Hybrid car or carbon offsets?

I'm in the market for a new car, and strongly motivated by Tim Flannery's "The Weather Makers" I started to do the research on buying a hybrid car. Here in Australia that really means either the Honda Civic or the Toyota Prius, which start at $32,990 and $37,400 respectively. Since I particularly want a hatch, it's really the Prius. This is a fairly substantial margin over what I'd normally pay for a car - my current car is an Astra which my wife and I have found to be great value, and if we replaced that with the new model, which starts at $21,990. Not equipped to the same level as the Prius, but enough to keep us happy :-)

Fifteen thousand dollars is a pretty big margin so out of curiousity, and prompted by Marty's post on carbon neutrality, I decide to have a look at what it would cost me to offset my carbon emissions rather than use a hybrid vehicle. The results were a big surprise to me.

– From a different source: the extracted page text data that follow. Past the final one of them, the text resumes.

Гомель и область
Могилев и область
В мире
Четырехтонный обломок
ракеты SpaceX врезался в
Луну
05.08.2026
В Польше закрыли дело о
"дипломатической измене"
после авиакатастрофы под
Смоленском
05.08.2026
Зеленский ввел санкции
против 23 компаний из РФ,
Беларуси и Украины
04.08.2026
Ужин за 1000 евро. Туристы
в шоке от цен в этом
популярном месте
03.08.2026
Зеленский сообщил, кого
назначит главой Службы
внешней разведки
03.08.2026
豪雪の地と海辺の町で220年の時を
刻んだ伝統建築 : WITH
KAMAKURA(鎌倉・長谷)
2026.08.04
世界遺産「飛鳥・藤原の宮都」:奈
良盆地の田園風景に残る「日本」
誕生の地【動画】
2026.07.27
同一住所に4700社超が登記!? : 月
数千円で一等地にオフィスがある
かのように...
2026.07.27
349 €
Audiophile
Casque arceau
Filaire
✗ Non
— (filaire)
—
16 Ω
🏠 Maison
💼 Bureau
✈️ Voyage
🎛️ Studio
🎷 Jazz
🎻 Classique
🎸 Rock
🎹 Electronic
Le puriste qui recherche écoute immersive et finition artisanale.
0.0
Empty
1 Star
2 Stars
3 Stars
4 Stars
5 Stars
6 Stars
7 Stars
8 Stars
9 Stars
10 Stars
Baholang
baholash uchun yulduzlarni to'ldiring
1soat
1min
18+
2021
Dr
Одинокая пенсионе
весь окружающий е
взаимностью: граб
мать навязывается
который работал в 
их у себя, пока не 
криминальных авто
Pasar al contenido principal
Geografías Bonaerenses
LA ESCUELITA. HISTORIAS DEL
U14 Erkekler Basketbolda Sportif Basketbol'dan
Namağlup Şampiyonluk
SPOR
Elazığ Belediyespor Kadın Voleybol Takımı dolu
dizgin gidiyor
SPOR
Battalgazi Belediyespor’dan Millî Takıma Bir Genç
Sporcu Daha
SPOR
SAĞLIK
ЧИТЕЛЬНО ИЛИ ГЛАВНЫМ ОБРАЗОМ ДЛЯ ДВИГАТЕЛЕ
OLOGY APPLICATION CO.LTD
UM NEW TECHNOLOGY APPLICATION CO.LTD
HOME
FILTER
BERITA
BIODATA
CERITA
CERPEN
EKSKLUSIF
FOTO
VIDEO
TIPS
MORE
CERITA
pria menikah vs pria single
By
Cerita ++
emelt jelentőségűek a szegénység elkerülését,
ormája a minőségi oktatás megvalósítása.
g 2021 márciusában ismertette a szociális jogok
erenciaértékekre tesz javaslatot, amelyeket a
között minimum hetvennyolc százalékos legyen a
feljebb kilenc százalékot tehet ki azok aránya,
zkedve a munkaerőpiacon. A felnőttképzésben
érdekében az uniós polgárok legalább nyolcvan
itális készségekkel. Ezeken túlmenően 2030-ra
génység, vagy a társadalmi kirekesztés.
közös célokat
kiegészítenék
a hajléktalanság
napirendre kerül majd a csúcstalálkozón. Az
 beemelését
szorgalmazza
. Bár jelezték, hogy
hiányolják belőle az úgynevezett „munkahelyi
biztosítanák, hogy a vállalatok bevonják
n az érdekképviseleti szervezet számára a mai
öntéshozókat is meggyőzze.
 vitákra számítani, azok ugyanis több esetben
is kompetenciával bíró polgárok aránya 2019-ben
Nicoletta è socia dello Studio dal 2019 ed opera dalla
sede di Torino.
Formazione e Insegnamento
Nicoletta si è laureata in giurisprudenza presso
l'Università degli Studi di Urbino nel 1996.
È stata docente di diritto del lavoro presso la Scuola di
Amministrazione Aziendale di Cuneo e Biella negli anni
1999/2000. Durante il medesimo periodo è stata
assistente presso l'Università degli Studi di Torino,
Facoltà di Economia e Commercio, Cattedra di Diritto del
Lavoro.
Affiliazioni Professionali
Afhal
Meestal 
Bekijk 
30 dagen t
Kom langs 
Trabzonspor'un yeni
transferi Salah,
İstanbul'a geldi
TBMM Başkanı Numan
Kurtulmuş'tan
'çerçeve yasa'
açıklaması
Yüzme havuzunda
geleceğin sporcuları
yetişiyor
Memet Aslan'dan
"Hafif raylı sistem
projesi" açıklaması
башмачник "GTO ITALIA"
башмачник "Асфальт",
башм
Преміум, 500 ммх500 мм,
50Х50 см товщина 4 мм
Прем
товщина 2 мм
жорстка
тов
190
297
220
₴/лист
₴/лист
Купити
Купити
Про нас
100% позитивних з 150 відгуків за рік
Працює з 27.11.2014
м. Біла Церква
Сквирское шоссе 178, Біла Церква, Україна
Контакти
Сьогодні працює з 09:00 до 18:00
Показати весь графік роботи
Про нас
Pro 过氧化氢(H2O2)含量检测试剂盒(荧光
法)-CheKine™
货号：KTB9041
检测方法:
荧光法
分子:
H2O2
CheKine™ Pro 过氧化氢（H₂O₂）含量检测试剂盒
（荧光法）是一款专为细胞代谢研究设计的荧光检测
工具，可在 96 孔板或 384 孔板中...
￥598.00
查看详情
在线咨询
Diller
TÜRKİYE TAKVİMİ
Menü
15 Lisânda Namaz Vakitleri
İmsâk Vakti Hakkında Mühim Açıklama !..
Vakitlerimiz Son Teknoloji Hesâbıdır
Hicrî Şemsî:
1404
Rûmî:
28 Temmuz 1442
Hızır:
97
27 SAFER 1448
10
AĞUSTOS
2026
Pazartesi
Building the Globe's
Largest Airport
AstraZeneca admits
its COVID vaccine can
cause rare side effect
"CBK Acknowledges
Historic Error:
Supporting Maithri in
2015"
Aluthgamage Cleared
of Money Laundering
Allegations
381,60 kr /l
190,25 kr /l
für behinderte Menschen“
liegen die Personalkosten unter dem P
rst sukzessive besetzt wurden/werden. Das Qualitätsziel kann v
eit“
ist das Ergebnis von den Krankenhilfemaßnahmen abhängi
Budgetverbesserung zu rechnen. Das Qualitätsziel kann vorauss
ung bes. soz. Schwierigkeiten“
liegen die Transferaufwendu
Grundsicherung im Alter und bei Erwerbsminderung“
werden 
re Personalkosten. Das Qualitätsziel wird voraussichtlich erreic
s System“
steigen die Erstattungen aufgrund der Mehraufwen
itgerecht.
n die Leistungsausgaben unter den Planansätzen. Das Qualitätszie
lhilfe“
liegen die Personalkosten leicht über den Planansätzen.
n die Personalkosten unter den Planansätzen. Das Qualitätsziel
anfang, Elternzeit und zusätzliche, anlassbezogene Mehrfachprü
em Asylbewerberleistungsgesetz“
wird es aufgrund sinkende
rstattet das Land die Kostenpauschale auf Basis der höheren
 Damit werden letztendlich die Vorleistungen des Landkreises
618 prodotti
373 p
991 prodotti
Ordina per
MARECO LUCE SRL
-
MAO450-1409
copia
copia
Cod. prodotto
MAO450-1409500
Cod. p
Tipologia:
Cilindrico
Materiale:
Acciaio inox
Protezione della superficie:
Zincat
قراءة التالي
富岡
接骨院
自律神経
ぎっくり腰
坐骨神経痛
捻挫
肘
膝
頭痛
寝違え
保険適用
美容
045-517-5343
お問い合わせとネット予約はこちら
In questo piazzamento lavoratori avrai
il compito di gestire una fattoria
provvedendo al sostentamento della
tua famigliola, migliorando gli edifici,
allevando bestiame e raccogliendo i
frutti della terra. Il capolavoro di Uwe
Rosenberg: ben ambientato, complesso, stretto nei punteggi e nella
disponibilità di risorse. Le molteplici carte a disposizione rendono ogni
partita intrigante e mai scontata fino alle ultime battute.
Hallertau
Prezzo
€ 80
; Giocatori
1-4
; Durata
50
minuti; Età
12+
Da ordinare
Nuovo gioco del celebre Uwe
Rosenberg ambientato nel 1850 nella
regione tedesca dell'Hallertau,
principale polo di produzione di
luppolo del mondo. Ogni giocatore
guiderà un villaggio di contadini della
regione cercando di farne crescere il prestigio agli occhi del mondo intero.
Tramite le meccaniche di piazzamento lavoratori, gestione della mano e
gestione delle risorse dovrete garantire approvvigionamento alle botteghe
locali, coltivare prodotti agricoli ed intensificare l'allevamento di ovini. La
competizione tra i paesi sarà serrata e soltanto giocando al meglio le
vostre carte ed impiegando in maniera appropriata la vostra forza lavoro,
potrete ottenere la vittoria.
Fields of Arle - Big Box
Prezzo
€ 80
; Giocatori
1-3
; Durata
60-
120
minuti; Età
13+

I used two different sites to calculate our family carbon debt. I assumed a new Astra manual, which uses 7.4 L / 100km (from the Australian Green Vehicle Guide), and that we do 20,000km per year. We already use green electricity, and we use an average of 150Mj of gas per day over the year (the vast majority in winter) for hot water, cooking and heating. I've also assumed that I do 3 business trips to Brisbane in a year, we take the family to Sydney once a year to visit grandma and to the equivalent of New York once a year to visit grandpa. The two sites gave comparable results, but the best breakdown came from Greenfleet. Our carbon debt is approximately:

  • 3.34 tons from the car

  • 3.51 tons from the house

  • 41.07 tons from air travel

  • 47.92 total


What surprised me is that the contribution of my air travel is over 12 times the contribution of my car! The conclusion is that I need to participate in some carbon offset program, but the interesting part was the cost - to offset all this carbon debt at CarbonFriendly (whose shop sucks, just by the way) was going to cost about $1000.00, and the car part of that would only be about $70 per year, so why should I go to the much greater expense of a hybrid vehicle?

I'm interested to find out of anyone else has gone through a similar decision process. Logic tells me that I should forget about the hybrid and pay for the carbon offsets, but part of me feels like this is somehow cheating. What do you think?